Why each option matters

Answer the question above first, then reveal the full breakdown to understand why each option is right or wrong.

Correct answer & explanation

Use a machine type with a GPU, such as n1-standard-4 with a NVIDIA Tesla T4 accelerator, and optimize the model with TensorRT.

Option A is correct because the bottleneck is CPU-bound inference (90% CPU utilization) with memory well within limits (12 GB of 15 GB). Adding a GPU (NVIDIA Tesla T4) and optimizing with TensorRT reduces per-request latency via hardware acceleration and graph optimizations, enabling sub-200ms inference at 100 QPS. This directly addresses the latency requirement without changing the machine family or scaling strategy.

Key principle: Answer the scenario, not the keyword: identify the specific constraint before choosing the most familiar-sounding option.

Answer analysis

Option-by-option breakdown

For each option: why learners choose it and why it is or isn't the right answer here.

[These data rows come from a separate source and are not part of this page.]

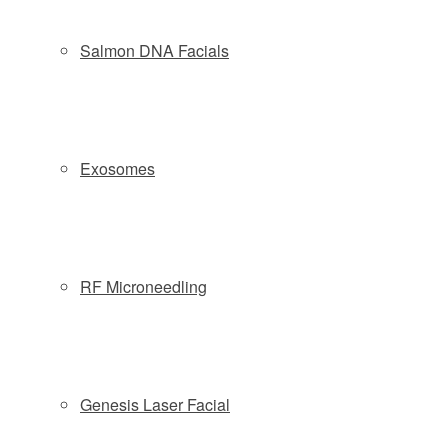
Copyright © 2026 Slate Medspa
Salmon DNA Facials
Locations:
Wayne NJ:
(973) 313-8181
| 57 Route 23 South - Wayne, NJ
07470
Exosomes
Morristown NJ:
(862) 777-9888
| 161 South Street, 2nd Fl -
Morristown, NJ 07960
Phone: (877) 588-4646
|
Schedule
|
Pre & Post Treatment
Guide
|
Contact
|
Company Policies
RF Microneedling
Privacy Policy
Genesis Laser Facial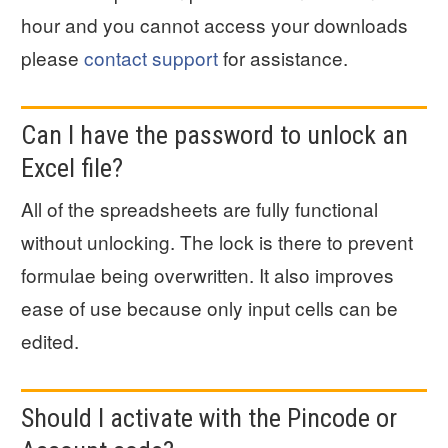
hour and you cannot access your downloads
please
contact support
for assistance.
Can I have the password to unlock an
Excel file?
All of the spreadsheets are fully functional
without unlocking. The lock is there to prevent
formulae being overwritten. It also improves
ease of use because only input cells can be
edited.
Should I activate with the Pincode or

  • Use a machine type with a GPU, such as n1-standard-4 with a NVIDIA Tesla T4 accelerator, and optimize the model with TensorRT.

    Why this is correct

    GPU accelerates BERT inference and TensorRT further optimizes latency.

    Related concept

    Read the scenario before looking for a memorised answer.

  • Switch to n1-highmem-4 machines to provide more memory for the model.

    Why it's wrong here

    More memory does not reduce CPU-bound inference time.

  • Deploy the model using TensorFlow Serving with CPU-only nodes and increase the number of replicas.

    Why it's wrong here

    Adding replicas helps throughput but per-request latency remains high.

  • Move the model to Cloud Run with automatic scaling to handle the QPS.

    Why it's wrong here

    Cloud Run does not support GPU and has a 60s timeout, but latency still high.

Common exam traps

Common exam trap: answer the scenario, not the keyword

Google Cloud often tests the misconception that scaling horizontally (more replicas or Cloud Run) solves latency problems, when the real issue is per-request compute bottleneck that requires hardware acceleration or model optimization.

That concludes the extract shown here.